In 2018, in response to the disastrous explosion of the Volcán de Fuego, my friend Lala Palmieri and I organized a relief clinic. We organized donations via GoFundMe, raising about $5000 in just under a week, where we could stock up on all the necessary supplies to offer aid. We also coordinated with contacts in the shelters where people who lost everything had been living already for three weeks. When we arrived at the shelters, the Red Cross and other larger organizations had already left. Who was still there were the Cuban doctors, who greeted us with open arms and flirtatious smiles! In one shelter, a group from some nonprofit, a bunch of loud gringos in vests, came up to me all haughty-like, asking what organization we were with. My response… “none, we are just organized,” she huffed off and continued being loud. At another time, while treating a woman’s painful and open diabetic ulcer on her ankle, an annoying Christian group of men in matching t-shirts with a clown came over and tried posing to take pictures. My Medusa came out then, as I directly and politely told them to have some respect and EFF off. The people we were treating had nothing; many of them were suffering from insomnia, anxiety, and grief due to all they had lost and what little they even had to begin with. This was an emotional time, especially seeing how beneficial herbs are to those in need. It reminded me of the disparity even in relief, how people suffering so much loss are given such surface-level attention: a clown, a TV screen with a soccer game, and so very little personalized attention. Many of the patients we saw just wanted to be touched, listened to, and wanted someone to cry with them. They didn’t want the sterile conveyor belt of packaged food and bottled water. That overall experience was critical to the solidification of my value system and perspective that herbalism is one of the most relevant and needed practices of our times.
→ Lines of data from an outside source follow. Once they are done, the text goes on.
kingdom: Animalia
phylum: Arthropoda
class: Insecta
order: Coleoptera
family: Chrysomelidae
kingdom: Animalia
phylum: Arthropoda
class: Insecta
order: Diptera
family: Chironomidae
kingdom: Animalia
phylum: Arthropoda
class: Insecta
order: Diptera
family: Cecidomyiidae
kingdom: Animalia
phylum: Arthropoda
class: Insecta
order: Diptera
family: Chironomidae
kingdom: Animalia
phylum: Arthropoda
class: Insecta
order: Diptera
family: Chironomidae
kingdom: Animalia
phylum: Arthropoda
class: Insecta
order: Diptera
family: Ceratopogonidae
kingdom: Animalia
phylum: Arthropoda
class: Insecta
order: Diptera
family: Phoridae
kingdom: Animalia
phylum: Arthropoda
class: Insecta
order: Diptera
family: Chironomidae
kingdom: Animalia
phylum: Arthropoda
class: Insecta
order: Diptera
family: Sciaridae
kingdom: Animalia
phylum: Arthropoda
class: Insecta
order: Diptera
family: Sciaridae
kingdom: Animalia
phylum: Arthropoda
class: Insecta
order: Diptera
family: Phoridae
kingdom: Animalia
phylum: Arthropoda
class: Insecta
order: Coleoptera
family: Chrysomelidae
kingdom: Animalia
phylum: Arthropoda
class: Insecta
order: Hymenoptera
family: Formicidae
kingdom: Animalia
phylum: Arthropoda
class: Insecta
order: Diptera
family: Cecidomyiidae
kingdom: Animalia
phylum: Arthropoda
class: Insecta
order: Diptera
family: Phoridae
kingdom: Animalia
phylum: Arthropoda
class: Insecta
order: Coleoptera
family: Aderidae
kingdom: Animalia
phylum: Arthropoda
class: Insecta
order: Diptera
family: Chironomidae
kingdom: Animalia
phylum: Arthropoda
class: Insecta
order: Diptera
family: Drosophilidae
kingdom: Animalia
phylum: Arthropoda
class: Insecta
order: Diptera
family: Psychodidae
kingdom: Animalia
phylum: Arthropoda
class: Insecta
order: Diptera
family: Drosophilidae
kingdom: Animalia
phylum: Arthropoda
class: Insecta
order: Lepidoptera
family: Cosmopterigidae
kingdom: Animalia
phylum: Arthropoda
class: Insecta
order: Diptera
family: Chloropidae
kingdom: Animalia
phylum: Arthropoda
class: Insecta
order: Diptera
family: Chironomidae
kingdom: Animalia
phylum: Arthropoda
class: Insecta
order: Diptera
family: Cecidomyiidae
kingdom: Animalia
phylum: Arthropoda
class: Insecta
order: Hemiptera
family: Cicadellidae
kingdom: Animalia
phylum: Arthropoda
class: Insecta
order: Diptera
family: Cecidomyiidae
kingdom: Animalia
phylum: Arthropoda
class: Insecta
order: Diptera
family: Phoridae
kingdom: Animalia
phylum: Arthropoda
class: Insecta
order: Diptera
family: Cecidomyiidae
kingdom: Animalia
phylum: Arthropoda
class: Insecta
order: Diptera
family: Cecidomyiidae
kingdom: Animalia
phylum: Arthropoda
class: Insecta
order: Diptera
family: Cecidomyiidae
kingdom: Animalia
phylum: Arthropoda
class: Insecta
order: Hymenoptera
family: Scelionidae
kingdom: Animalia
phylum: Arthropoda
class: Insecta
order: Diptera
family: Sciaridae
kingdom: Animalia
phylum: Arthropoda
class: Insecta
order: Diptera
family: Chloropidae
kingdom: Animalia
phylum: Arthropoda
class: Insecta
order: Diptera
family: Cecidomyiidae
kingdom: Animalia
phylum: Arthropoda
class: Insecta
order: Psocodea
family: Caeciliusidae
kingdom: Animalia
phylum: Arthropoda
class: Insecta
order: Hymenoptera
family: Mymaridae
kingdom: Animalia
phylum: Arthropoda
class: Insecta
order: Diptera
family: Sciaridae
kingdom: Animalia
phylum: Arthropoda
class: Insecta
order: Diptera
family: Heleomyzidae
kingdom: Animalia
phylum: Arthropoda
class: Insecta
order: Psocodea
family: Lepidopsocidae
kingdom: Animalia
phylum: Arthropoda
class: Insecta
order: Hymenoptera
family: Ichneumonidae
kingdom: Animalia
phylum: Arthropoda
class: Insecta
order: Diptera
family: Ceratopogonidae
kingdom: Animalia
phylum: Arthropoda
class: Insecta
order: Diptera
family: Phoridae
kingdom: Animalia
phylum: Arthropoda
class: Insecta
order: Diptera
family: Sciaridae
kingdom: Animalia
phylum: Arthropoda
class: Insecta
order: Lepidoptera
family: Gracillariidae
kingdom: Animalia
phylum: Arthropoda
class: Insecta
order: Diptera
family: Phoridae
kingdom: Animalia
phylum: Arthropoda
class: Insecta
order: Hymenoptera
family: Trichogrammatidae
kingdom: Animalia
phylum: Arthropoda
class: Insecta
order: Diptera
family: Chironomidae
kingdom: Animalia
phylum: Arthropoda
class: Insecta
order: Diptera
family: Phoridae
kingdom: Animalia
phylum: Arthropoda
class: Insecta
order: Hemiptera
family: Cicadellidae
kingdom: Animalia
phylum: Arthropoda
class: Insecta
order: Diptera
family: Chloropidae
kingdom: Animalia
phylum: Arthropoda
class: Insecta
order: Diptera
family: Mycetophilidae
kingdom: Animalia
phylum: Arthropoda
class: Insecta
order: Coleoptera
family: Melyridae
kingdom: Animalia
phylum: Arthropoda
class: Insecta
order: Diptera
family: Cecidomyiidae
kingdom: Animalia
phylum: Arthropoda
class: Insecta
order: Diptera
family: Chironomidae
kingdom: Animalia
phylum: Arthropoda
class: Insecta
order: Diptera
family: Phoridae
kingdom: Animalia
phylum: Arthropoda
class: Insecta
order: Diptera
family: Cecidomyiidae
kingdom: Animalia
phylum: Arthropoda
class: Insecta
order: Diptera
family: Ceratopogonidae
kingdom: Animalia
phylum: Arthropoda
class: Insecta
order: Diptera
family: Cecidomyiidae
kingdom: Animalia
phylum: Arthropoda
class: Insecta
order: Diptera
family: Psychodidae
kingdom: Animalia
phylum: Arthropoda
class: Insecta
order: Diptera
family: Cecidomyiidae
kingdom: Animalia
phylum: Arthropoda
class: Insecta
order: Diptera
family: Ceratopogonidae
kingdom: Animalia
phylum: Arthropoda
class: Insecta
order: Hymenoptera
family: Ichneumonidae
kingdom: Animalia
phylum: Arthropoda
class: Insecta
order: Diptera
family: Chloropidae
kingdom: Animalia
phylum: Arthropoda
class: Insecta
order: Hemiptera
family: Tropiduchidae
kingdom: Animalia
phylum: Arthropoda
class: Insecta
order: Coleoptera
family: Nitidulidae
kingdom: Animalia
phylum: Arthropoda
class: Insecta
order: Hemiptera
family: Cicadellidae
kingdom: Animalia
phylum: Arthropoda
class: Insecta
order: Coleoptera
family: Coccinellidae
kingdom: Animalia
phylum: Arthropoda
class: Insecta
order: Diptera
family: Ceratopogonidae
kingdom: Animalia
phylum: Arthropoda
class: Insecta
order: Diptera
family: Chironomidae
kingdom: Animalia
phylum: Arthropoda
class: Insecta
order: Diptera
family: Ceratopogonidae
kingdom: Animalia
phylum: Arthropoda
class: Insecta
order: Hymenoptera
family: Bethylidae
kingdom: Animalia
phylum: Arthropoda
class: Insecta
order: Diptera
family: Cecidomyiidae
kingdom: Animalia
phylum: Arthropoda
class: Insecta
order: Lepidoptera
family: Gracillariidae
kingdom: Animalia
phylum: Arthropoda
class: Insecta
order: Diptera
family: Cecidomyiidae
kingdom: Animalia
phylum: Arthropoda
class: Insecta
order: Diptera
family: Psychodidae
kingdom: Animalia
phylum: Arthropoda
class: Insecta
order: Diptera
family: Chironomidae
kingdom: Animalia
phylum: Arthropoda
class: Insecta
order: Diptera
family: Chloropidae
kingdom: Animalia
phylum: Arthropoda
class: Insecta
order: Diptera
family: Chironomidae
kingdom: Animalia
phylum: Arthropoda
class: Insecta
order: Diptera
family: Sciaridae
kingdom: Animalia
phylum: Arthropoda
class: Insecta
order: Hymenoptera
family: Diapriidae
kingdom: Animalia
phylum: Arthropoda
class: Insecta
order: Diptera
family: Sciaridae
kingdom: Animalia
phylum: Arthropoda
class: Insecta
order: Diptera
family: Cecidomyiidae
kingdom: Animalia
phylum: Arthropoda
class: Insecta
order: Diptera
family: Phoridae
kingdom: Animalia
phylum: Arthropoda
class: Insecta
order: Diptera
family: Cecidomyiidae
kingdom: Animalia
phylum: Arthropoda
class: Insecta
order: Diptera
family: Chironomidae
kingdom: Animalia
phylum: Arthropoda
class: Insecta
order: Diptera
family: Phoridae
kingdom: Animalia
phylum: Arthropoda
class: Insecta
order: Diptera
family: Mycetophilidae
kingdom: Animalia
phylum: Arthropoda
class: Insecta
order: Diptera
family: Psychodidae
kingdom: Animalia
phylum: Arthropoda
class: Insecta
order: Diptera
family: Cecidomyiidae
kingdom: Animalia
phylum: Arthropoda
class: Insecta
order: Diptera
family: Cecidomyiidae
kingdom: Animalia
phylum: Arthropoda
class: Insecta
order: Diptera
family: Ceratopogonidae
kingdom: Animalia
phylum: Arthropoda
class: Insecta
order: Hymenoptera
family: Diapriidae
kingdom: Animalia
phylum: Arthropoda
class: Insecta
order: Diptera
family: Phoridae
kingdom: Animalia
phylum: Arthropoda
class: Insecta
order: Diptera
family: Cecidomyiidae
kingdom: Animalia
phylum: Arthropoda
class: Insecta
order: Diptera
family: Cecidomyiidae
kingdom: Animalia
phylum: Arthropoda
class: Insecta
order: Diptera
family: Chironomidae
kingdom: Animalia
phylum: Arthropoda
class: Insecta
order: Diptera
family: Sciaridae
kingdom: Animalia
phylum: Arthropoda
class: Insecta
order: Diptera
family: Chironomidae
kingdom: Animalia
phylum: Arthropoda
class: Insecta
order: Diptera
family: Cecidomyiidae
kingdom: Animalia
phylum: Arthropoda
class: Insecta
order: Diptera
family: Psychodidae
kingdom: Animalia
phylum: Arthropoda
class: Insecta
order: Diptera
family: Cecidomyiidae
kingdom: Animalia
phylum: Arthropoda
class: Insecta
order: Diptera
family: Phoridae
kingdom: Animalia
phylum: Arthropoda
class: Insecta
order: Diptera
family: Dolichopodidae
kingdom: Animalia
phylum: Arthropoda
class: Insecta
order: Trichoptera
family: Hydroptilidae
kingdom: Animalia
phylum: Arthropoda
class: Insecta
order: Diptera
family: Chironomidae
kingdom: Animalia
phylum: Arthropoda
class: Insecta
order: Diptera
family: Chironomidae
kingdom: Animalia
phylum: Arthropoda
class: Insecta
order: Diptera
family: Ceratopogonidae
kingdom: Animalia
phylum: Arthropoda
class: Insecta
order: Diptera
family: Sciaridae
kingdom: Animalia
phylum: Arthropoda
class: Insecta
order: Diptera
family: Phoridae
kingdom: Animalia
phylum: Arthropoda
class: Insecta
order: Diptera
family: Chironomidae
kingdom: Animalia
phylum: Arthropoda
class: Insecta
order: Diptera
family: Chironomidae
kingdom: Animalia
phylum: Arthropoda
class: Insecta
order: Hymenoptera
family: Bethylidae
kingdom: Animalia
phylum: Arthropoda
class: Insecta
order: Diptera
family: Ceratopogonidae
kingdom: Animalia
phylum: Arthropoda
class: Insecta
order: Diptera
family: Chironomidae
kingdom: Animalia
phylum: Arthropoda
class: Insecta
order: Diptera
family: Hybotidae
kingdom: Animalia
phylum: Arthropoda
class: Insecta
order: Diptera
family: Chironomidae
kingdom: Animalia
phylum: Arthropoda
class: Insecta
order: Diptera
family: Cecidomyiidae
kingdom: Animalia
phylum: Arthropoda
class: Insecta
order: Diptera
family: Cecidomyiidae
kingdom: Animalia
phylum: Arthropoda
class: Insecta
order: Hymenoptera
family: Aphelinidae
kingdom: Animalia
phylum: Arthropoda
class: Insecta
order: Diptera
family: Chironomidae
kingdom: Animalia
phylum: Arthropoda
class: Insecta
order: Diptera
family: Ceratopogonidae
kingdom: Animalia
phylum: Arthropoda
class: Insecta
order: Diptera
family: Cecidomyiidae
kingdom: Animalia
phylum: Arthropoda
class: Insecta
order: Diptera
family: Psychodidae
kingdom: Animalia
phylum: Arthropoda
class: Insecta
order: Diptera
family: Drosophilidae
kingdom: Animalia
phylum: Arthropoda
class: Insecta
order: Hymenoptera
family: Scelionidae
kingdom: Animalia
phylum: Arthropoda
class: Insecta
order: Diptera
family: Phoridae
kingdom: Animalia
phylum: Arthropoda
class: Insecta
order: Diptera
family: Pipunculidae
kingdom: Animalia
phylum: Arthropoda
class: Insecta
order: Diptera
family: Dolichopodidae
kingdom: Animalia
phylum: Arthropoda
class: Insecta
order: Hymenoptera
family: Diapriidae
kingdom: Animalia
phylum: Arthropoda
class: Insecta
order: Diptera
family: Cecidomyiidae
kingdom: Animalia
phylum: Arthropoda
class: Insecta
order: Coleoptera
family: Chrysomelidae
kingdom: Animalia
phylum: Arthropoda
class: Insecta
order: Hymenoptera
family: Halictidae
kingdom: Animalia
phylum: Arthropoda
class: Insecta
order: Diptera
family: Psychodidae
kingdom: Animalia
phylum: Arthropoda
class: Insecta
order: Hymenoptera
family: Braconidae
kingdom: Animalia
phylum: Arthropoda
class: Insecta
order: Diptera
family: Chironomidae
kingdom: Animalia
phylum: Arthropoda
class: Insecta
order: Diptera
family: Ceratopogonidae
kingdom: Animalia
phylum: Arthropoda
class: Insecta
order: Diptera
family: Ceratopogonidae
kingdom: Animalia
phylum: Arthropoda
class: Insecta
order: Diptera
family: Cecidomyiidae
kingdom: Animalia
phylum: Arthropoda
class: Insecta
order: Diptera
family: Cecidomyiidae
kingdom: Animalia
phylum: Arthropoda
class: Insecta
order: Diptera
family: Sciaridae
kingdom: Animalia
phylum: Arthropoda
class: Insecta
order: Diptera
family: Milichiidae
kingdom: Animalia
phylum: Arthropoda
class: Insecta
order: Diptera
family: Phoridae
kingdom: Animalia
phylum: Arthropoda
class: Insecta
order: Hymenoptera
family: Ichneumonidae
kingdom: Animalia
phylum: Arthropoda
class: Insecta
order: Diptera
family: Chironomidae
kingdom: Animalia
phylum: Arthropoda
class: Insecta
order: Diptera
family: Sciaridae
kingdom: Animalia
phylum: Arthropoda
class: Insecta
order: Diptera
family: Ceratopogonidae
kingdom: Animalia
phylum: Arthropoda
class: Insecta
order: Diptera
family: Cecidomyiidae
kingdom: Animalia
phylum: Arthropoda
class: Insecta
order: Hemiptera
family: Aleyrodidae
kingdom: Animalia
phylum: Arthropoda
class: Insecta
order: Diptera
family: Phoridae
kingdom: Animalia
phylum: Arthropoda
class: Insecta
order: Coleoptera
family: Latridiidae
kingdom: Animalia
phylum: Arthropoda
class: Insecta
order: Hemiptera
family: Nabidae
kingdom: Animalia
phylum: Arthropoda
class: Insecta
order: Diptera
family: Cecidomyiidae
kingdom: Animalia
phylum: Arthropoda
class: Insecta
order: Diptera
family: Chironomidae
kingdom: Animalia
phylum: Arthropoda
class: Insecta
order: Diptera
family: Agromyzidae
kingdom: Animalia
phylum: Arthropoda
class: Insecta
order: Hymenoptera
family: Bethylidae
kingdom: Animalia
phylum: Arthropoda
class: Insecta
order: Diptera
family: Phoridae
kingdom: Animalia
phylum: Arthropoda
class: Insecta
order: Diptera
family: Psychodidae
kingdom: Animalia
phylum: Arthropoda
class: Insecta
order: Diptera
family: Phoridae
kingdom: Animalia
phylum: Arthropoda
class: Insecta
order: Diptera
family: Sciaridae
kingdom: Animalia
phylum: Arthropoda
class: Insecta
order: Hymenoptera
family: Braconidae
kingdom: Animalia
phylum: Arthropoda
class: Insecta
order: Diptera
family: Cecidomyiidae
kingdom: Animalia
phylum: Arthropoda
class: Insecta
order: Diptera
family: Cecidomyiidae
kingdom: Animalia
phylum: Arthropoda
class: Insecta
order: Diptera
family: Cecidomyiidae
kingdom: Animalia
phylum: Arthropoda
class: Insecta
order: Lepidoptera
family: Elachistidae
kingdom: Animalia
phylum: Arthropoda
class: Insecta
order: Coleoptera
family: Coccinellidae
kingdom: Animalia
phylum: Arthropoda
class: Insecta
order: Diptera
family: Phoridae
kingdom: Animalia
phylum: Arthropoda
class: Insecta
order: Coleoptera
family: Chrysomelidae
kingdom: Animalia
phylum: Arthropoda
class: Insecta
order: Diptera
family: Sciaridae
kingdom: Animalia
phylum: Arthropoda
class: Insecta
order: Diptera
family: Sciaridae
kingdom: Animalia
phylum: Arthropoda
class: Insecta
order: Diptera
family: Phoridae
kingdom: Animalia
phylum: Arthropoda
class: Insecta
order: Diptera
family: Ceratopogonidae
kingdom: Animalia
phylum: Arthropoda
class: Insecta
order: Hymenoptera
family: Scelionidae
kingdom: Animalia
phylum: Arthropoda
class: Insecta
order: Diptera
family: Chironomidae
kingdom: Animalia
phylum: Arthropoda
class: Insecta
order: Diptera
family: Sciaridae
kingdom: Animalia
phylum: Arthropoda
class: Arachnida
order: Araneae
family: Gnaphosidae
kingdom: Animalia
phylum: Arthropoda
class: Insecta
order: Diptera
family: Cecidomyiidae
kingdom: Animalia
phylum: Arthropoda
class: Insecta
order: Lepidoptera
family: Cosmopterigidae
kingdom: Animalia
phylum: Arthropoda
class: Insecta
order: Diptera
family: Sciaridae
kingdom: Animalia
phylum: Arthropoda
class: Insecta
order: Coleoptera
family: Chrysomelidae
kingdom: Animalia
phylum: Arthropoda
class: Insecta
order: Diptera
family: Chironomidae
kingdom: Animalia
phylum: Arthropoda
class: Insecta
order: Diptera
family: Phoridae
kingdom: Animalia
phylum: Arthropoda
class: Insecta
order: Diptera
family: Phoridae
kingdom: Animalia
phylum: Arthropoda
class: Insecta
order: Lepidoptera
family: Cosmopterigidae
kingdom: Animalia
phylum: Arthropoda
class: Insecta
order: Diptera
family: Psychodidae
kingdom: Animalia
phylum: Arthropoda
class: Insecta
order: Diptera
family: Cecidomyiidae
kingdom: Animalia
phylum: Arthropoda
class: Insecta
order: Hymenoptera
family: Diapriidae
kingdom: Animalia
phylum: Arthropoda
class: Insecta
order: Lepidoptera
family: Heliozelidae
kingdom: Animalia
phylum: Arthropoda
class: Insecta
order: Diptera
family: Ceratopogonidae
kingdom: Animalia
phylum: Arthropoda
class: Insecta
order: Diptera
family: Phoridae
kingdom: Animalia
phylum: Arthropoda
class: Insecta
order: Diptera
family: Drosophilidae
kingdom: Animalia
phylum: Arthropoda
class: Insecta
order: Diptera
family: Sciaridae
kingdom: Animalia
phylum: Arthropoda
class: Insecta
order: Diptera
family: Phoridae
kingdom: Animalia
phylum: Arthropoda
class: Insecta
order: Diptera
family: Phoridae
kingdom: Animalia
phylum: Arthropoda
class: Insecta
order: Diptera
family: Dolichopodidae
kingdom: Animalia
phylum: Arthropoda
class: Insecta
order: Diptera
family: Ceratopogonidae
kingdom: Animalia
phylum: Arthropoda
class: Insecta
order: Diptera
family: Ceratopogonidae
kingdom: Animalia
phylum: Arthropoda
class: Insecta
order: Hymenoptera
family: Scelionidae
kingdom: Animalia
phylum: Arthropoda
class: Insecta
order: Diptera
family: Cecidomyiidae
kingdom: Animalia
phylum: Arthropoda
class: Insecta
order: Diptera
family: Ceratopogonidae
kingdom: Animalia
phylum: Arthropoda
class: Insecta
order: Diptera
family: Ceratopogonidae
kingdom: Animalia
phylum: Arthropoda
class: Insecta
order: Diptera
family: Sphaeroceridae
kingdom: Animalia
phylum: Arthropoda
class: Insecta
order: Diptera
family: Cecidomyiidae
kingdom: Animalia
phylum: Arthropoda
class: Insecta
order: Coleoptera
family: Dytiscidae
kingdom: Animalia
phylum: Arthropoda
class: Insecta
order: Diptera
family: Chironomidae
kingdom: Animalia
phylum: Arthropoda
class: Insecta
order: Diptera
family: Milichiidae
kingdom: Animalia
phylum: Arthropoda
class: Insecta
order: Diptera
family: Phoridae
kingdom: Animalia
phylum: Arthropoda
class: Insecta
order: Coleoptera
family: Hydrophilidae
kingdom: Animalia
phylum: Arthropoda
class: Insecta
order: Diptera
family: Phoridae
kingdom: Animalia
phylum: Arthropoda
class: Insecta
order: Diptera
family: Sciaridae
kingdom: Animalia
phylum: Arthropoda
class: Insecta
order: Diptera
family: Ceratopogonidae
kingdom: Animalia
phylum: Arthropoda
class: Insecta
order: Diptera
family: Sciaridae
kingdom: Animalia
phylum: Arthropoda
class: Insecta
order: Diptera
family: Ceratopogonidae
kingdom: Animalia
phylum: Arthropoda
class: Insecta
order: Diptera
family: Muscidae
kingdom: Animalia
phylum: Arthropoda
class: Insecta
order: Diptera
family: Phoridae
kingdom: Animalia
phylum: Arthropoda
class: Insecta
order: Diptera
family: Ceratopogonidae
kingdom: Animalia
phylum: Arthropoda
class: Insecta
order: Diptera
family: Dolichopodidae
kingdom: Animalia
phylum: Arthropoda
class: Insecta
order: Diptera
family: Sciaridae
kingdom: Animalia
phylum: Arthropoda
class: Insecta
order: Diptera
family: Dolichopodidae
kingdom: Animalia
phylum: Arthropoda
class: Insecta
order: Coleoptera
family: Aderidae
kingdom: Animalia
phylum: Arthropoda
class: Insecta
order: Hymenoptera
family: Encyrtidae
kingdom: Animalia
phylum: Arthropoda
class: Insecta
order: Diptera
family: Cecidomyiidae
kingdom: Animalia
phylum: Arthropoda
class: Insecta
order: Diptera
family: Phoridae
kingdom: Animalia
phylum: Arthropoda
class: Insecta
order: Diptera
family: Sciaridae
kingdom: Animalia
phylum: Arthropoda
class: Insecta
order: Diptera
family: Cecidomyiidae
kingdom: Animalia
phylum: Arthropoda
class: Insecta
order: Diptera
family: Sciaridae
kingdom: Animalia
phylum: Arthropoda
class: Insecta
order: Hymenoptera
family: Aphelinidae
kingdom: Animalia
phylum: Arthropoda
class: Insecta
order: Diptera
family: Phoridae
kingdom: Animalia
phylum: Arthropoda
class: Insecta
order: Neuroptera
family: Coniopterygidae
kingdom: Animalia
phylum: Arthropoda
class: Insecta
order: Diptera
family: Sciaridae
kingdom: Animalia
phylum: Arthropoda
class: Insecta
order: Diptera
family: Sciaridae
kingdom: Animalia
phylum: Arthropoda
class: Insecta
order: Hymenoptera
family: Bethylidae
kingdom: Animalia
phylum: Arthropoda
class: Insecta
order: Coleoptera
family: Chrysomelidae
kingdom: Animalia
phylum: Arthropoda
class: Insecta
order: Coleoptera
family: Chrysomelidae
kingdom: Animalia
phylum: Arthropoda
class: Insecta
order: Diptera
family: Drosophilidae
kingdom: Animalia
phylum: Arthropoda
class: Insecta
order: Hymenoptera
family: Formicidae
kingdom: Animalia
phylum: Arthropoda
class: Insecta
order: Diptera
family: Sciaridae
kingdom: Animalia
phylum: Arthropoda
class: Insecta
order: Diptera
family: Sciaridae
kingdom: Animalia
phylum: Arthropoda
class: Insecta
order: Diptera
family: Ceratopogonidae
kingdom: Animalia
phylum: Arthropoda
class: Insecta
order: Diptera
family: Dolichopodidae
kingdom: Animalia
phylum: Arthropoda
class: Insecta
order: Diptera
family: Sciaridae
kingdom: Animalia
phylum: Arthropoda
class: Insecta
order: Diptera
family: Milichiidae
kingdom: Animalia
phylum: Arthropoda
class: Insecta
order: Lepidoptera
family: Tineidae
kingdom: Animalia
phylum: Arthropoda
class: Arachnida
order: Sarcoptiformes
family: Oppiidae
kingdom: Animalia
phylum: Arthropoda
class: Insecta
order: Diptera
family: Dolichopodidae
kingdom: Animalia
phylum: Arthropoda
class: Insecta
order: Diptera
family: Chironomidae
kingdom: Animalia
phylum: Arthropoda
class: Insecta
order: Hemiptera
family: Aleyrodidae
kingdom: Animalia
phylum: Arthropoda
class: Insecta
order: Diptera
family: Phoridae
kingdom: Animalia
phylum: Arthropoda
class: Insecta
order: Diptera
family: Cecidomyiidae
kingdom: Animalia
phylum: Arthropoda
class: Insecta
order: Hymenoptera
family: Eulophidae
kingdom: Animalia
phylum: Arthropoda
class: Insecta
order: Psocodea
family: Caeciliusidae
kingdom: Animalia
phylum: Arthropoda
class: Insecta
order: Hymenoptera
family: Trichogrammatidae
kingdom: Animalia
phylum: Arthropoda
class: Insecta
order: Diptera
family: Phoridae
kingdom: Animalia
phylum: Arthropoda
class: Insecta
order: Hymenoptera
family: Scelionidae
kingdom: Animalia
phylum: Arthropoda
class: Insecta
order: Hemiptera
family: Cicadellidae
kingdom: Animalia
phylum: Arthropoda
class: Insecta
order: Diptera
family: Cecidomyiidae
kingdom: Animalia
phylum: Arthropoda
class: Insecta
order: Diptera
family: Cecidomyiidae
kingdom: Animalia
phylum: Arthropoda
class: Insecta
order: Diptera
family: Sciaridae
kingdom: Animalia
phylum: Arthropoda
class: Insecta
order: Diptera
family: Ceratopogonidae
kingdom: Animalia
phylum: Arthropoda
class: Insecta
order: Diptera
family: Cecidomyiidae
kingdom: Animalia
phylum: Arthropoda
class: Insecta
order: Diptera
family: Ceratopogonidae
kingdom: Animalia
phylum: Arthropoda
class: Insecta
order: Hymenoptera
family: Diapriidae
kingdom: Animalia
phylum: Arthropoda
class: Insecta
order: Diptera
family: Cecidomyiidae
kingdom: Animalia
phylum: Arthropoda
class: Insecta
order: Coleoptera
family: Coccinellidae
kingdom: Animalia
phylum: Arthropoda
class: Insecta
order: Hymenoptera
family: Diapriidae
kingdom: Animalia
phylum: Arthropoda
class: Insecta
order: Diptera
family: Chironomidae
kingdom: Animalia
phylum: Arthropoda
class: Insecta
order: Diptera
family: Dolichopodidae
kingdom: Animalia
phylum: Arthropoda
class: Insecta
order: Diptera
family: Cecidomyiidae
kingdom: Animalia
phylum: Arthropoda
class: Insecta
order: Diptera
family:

An herbalist I very much admire is Lorna Mauney-Brodek from the Herbalista Free Clinic. She works with the low-income and houseless population in Atlanta, Georgia, USA, particularly offering foot care. Many people living on the street and with low or no wages do not have access to quality or well-fitting shoes nor socks appropriate to the weather, nor do they have tools or facilities to care for their bodies. These types of community services are deeply humane, gracious, and exemplary of the herbal community. Check out their work here: https://herbalista.org

At pop-up clinics, whether you set up for a street protest, a music festival, a party, or in service to those in need, the limitation will always be funds and time. You have to rely upon the grace of others to buy your medicine and supplies if you don’t have the personal funds to offer. So this is where working as a clinician can support the work as you gain confidence and connections in your community that can help you raise funds to offer free medicine to those in need.

I hope this writing helped a little to clarify your own practice and offer insight into whether or not you want to be a practicing herbalist.